Translating Africa's Tech Enthusiasm Into an Enterprise Ecosystem

The question of how many vastly successful technology start-ups have come out of Africa might therefore not yet be one to ask. Instead, entrepreneurship takes more than the availability of technology.

*Marlen de la Chaux [2013] is doing a PhD in Management Studies at the University of Cambridge with the support of a Gates Cambridge Scholarship.

Technology is disseminating across Africa and technology consumer markets have grown rapidly as a result. But so far, only a few local technology entrepreneurs have seized the economic opportunities that ensue. In contrast to consumer markets, entrepreneurship ecosystems may take more time and resources to grow than enthusiasts of Africa's technology boom anticipated.

Various media stories regularly celebrate the surges in mobile phone penetration, the distribution of laptops in rural schools and the steadily growing base of internet users, particularly in sub-Saharan Africa. For example, 10 years ago, less than 20 per cent of Africans owned a mobile phone; today, roughly 80 per cent do. The initial hype around Africa's rapidly emerging technology markets was significant. Development and economic experts alike predicted that technology would allow local people to solve local problems and therefore drive innovation: rural farmers might access market information through feature phones and individuals in remote places could benefit from mobile healthcare and virtual education services. With technology consumer figures in East Africa growing at double digit rates every year, it seemed likely that the next big technology start-up would come out of Africa.

Multinationals profiting from tech boom

But now, a few years in, patience is starting to wane. Although technology is helping address local problems, the major start-up boom that angel investors and venture capitalists hoped for has not yet happened. Instead, the big economic opportunities of Africa's technology catch-up are largely being seized by traditional multinationals. For instance, Kenya's mobile service provider Safaricom, owned by Britain's Vodafone, offers the mobile money service MPESA, which is returning million dollar profits across seven African nations. South Korea's Samsung has a 50 per cent share in Africa's overall smartphone market.

The reason is that, just like anywhere in the world, suddenly owning a mobile phone does not automatically make people relentless tinkerers and innovators. Instead, skilled developers, graphic designers and other technology experts tend to prefer stable employment to the start-up world.

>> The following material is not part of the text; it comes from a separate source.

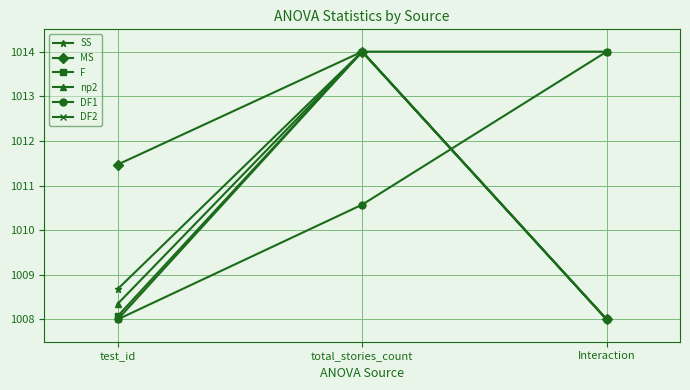

What is the lowest value of the np2 series?

1008.0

Given that unemployment rates are as high as 40 per cent in some African nations, this is not surprising. Add to that the risks associated with starting a business. Globally, an average nine out of 10 technology start-ups fail. Locally, starting a business tends to be even riskier: in the absence of personal savings and alternative employment options to fall back on, entrepreneurial success often becomes a matter of livelihood.

Forging a technology entrepreneurship ecosystem

One example of how to encourage entrepreneurs to seize the opportunities of Africa's technology boom is through business incubation and acceleration. Across Africa, roughly 40 such organisations provide co-working and networking spaces, intensive business development programmes and sometimes seed funding. Although the basic parameters of African business incubators and accelerators are similar to those of their counterparts in Silicon Valley or London, their role couldn't be more different. Instead of selectively fostering individual start-ups, Africa's innovation hubs are driving the much more fundamental emergence of a technology entrepreneurship ecosystem.

For instance, innovation hubs are helping build technology skills by offering a space for collaboration. Before their existence, technology enthusiasts met irregularly in coffee shops or at universities. Now, there are dedicated spaces brimming with developers, graphic designers, hackers and bloggers every day. Business accelerators and incubators are also legitimising technology entrepreneurship as a profession, particularly in the eyes of parent generations. "Now you can actually say, I'm going to the hub. Before, it was like: I'm at the coffee house. It looked kind of like idleness," a young technology entrepreneur explained to me. Finally, hubs' seed funding for technology start-ups significantly reduces the financial risks associated with business creation or makes starting a business possible in the first place.

The question of how many vastly successful technology start-ups have come out of Africa might therefore not yet be one to ask. Instead, entrepreneurship takes more than the availability of technology. Although technology entrepreneurship ecosystems are emerging across Africa, often with the support of business incubators and accelerators, they are one example of how not everything can be leapfrogged.